A Cochrane review examining RCT’s that compared management options for incomplete early pregnancy loss found no difference between vaginal misoprostol and expectant care, in terms of completion rates or the need for surgical evacuation (5). However, there were substantial side effects noted with misoprostol use, though it was unclear whether these side effects were primarily induced by oral vs. vaginal administration.
In counseling patients with respect to treatment choice for incomplete abortion, it is important to understand the motivations behind patient preferences.
One mixed-methods study examined the factors leading to patients’ decision between surgical, medical, and expectant management (6).

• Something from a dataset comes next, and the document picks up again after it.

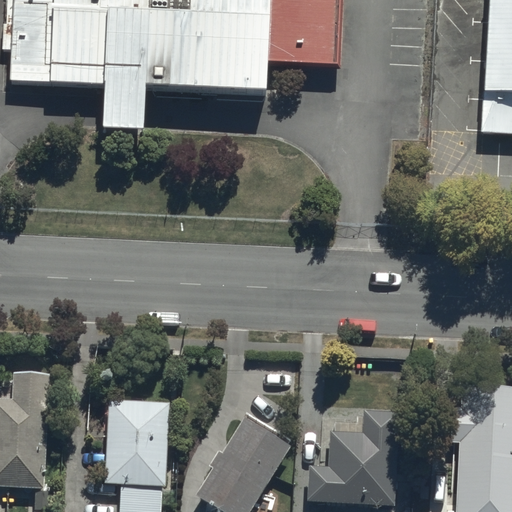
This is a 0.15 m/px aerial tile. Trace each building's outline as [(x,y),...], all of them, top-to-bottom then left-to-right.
[(17,0),(14,88),(104,92),(102,137),(146,139),(148,97),(268,103),(269,75),(337,78),(340,0),(17,0)] [(511,0),(485,0),(479,105),(511,107),(511,0)] [(0,485),(44,487),(48,372),(11,370),(10,399),(0,398),(0,485)] [(448,439),(458,439),(454,511),(511,511),(511,385),(462,383),(461,406),(449,405),(448,439)] [(119,482),(164,484),(168,400),(107,397),(102,481),(119,482)] [(398,411),(362,409),(359,430),(328,429),(326,465),(308,465),(306,500),(393,504),(398,411)] [(210,466),(193,493),(222,511),(246,511),(290,443),(243,414),(221,450),(217,448),(207,465),(210,466)]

The study demonstrated that patients who chose surgical evacuation did so due to loss acceptance, favorable perceptions of surgery, and a desire to expedite the completion of the SAB; the group choosing medical management cited a desire for timed completion of the SAB in a more intimate setting, aversion to surgery or anesthesia, and a perception that medical management would improve future fertility (though, as noted above, this latter perception does not have evidence to support it).
Given the potential for increased risk of complications (i.e., endometritis requiring antibiotic treatment) and failure of medical and expectant management, surgical management of incomplete abortions is the best management option for a patient presenting with incomplete early pregnancy loss.
In patients who prefer to avoid surgical management, expectant management has been shown to have comparable success rates to medical management, with the avoidance of the side effects of misoprostol and potentially fewer days of bleeding.
In counseling patients regarding their options, it is also important to understand their reasoning for their treatment preferences to ensure that they are able to make a fully informed decision regarding their course of treatment.
Progesterone for treating threatened miscarriage. Wahabi HA, Fayed AA, Esmaeil SA, Al Zeidan RA. Cochrane Database Syst Rev. 2011.
Bed rest during pregnancy for preventing miscarriage. Aleman A, Althabe F, Belizán J, Bergel E. Cochrane Database Syst Rev. 2005.
Management of miscarriage: expectant, medical, or surgical? Results of randomised controlled trial (miscarriage treatment (MIST) trial). Trinder J, Brocklehurst P, Porter R, Read M, Vyas S, Smith L. BMJ. 2006;332(7552):1235. Epub 2006 May 17.
Spontaneous abortion: expectant management, medical treatment or surgical evacuation. Gronlund L, Gronlund A, Clevin L, Andersen B, Palmgren N, Lidegaard O. AOGS. 2002;81(8):781-782.
Medical treatments for incomplete miscarriage. Kim C, Barnard S, Neilson JP, Hickey M, Vazquez JC, Dou L. Cochrane Database Syst Rev. 2017 Jan 31;1:CD007223.
Treatment Decisions at the Time of Miscarriage Diagnosis. Schreiber CA, Chavez V, Whittaker PG, Ratcliffe SJ, Easley E, Barg FK. Obstet Gynecol. 2016 Dec;128(6):1347-1356.